From 35cef0eaa3c07750e0512f3db96a96f92aa23246 Mon Sep 17 00:00:00 2001
From: Alexander <kozzzloff@list.ru>
Date: Thu, 2 Nov 2023 19:36:21 +0400
Subject: [PATCH 03/14] Temporary switched to NNCF develop and openvino-nightly

---
 setup.py | 4 ++--
 1 file changed, 2 insertions(+), 2 deletions(-)

diff --git a/setup.py b/setup.py
index 6d81b98b2a..cf430e7845 100644
--- a/setup.py
+++ b/setup.py
@@ -42,8 +42,8 @@
         "onnx",
         "onnxruntime<1.15.0",
     ],
-    "openvino": ["openvino>=2023.1.0", "onnx", "onnxruntime"],
-    "nncf": ["nncf>=2.6.0"],
+    "openvino": ["openvino-nightly", "onnx", "onnxruntime"],
+    "nncf": ["nncf @ git+https://github.com/openvinotoolkit/nncf.git"],
     "ipex": ["transformers<4.32.0", "intel-extension-for-pytorch", "onnx"],
     "diffusers": ["diffusers"],
     "quality": QUALITY_REQUIRE,

From b0831505c8327a2082b665c4f6b011c8d8c532b7 Mon Sep 17 00:00:00 2001
From: Alexander <kozzzloff@list.ru>
Date: Fri, 3 Nov 2023 10:18:55 +0400
Subject: [PATCH 04/14] Fixed tests

---
 tests/openvino/test_training.py | 24 ++++++++++++------------
 1 file changed, 12 insertions(+), 12 deletions(-)

________________________

### PROBLEM REQUIREMENTS
Reproduce the patch excerpt above in full, character for character.

________________________

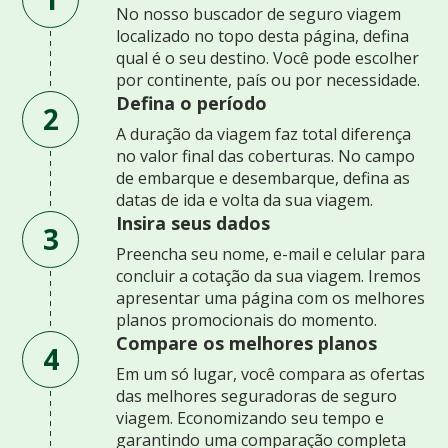
No nosso buscador de seguro viagem
localizado no topo desta página, defina
qual é o seu destino. Você pode escolher
por continente, país ou por necessidade.
Defina o período
2
A duração da viagem faz total diferença
no valor final das coberturas. No campo
de embarque e desembarque, defina as
datas de ida e volta da sua viagem.
Insira seus dados
3
Preencha seu nome, e-mail e celular para
concluir a cotação da sua viagem. Iremos
apresentar uma página com os melhores
planos promocionais do momento.
Compare os melhores planos
4
Em um só lugar, você compara as ofertas
das melhores seguradoras de seguro
viagem. Economizando seu tempo e
garantindo uma comparação completa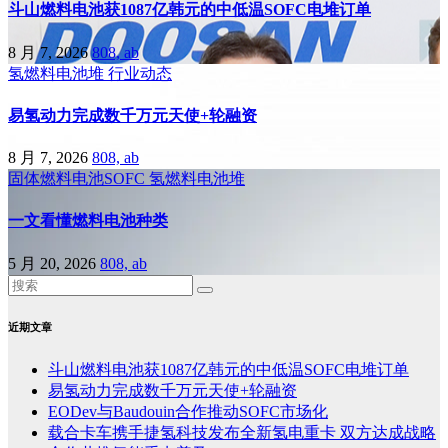
斗山燃料电池获1087亿韩元的中低温SOFC电堆订单
8 月 7, 2026
808, ab
氢燃料电池堆
行业动态
易氢动力完成数千万元天使+轮融资
8 月 7, 2026
808, ab
固体燃料电池SOFC
氢燃料电池堆
一文看懂燃料电池种类
5 月 20, 2026
808, ab
近期文章
斗山燃料电池获1087亿韩元的中低温SOFC电堆订单
易氢动力完成数千万元天使+轮融资
EODev与Baudouin合作推动SOFC市场化
载合卡车携手捷氢科技发布全新氢电重卡 双方达成战略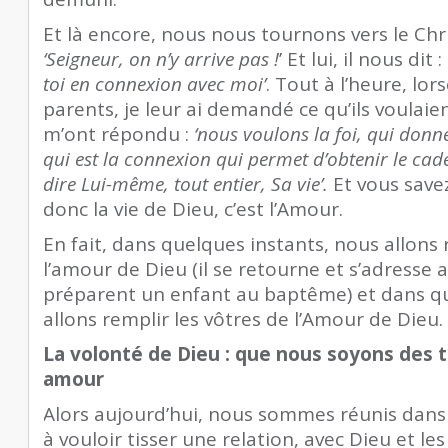
Et là encore, nous nous tournons vers le Chri
‘Seigneur, on n’y arrive pas !
’ Et lui, il nous dit :
toi en connexion avec moi’
. Tout à l’heure, lor
parents, je leur ai demandé ce qu’ils voulaie
m’ont répondu :
‘nous voulons la foi, qui donne 
qui est la connexion qui permet d’obtenir le cade
dire Lui-même, tout entier, Sa vie’.
Et vous save
donc la vie de Dieu, c’est l’Amour.
En fait, dans quelques instants, nous allon
l’amour de Dieu (il se retourne et s’adresse 
préparent un enfant au baptême) et dans q
allons remplir les vôtres de l’Amour de Dieu.
La volonté de Dieu : que nous soyons des t
amour
Alors aujourd’hui, nous sommes réunis dans 
à vouloir tisser une relation, avec Dieu et les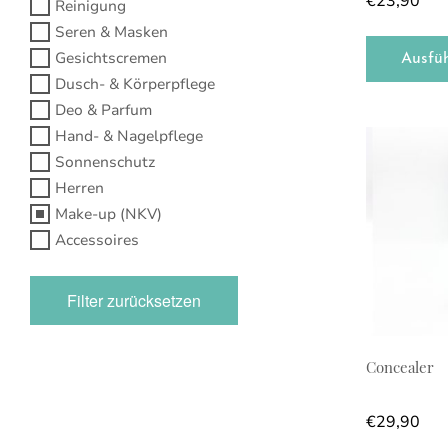
€
23,90
Reinigung
Seren & Masken
Gesichtscremen
Ausfü
Dusch- & Körperpflege
Deo & Parfum
Hand- & Nagelpflege
Sonnenschutz
Herren
Make-up (NKV)
Accessoires
Filter zurücksetzen
Concealer
€
29,90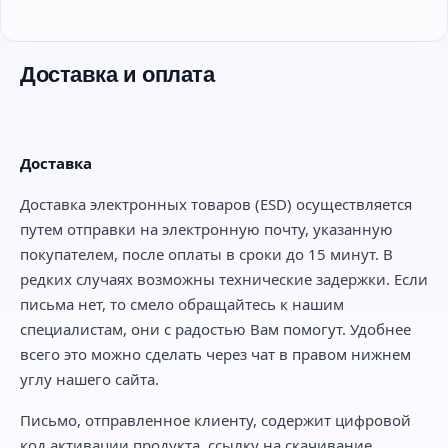
Доставка и оплата
Доставка
Доставка электронных товаров (ESD) осуществляется
путем отправки на электронную почту, указанную
покупателем, после оплаты в сроки до 15 минут. В
редких случаях возможны технические задержки. Если
письма нет, то смело обращайтесь к нашим
специалистам, они с радостью Вам помогут. Удобнее
всего это можно сделать через чат в правом нижнем
углу нашего сайта.
Письмо, отправленное клиенту, содержит цифровой
код активации продукта, ссылку на скачивание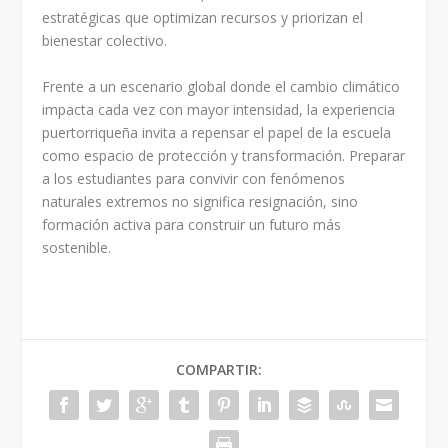
estratégicas que optimizan recursos y priorizan el
bienestar colectivo.
Frente a un escenario global donde el cambio climático
impacta cada vez con mayor intensidad, la experiencia
puertorriqueña invita a repensar el papel de la escuela
como espacio de protección y transformación. Preparar
a los estudiantes para convivir con fenómenos
naturales extremos no significa resignación, sino
formación activa para construir un futuro más
sostenible.
COMPARTIR: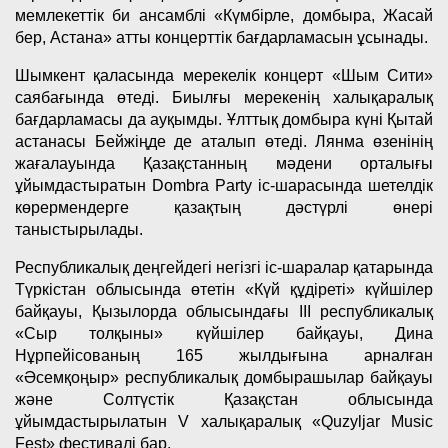
мемлекеттік би ансамблі «Күмбірле, домбыра, Жасай
бер, Астана» атты концерттік бағдарламасын ұсынады.
Шымкент қаласында мерекелік концерт «Шым Сити»
саябағында өтеді. Биылғы мерекенің халықаралық
бағдарламасы да ауқымды. Ұлттық домбыра күні Қытай
астанасы Бейжіңде де аталып өтеді. Лянма өзенінің
жағалауында Қазақстанның мәдени орталығы
ұйымдастыратын Dombra Party іс-шарасында шетелдік
көрермендерге қазақтың дәстүрлі өнері
таныстырылады.
Республикалық деңгейдегі негізгі іс-шаралар қатарында
Түркістан облысында өтетін «Күй құдіреті» күйшілер
байқауы, Қызылорда облысындағы III республикалық
«Сыр толқыны» күйшілер байқауы, Дина
Нұрпейісованың 165 жылдығына арналған
«Әсемқоңыр» республикалық домбырашылар байқауы
және Солтүстік Қазақстан облысында
ұйымдастырылатын V халықаралық «Quzyljar Music
Fest» фестивалі бар.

________________________

### EXERCISE OUTPUT
From 35cef0eaa3c07750e0512f3db96a96f92aa23246 Mon Sep 17 00:00:00 2001
From: Alexander <kozzzloff@list.ru>
Date: Thu, 2 Nov 2023 19:36:21 +0400
Subject: [PATCH 03/14] Temporary switched to NNCF develop and openvino-nightly

---
 setup.py | 4 ++--
 1 file changed, 2 insertions(+), 2 deletions(-)

diff --git a/setup.py b/setup.py
index 6d81b98b2a..cf430e7845 100644
--- a/setup.py
+++ b/setup.py
@@ -42,8 +42,8 @@
         "onnx",
         "onnxruntime<1.15.0",
     ],
-    "openvino": ["openvino>=2023.1.0", "onnx", "onnxruntime"],
-    "nncf": ["nncf>=2.6.0"],
+    "openvino": ["openvino-nightly", "onnx", "onnxruntime"],
+    "nncf": ["nncf @ git+https://github.com/openvinotoolkit/nncf.git"],
     "ipex": ["transformers<4.32.0", "intel-extension-for-pytorch", "onnx"],
     "diffusers": ["diffusers"],
     "quality": QUALITY_REQUIRE,

From b0831505c8327a2082b665c4f6b011c8d8c532b7 Mon Sep 17 00:00:00 2001
From: Alexander <kozzzloff@list.ru>
Date: Fri, 3 Nov 2023 10:18:55 +0400
Subject: [PATCH 04/14] Fixed tests

---
 tests/openvino/test_training.py | 24 ++++++++++++------------
 1 file changed, 12 insertions(+), 12 deletions(-)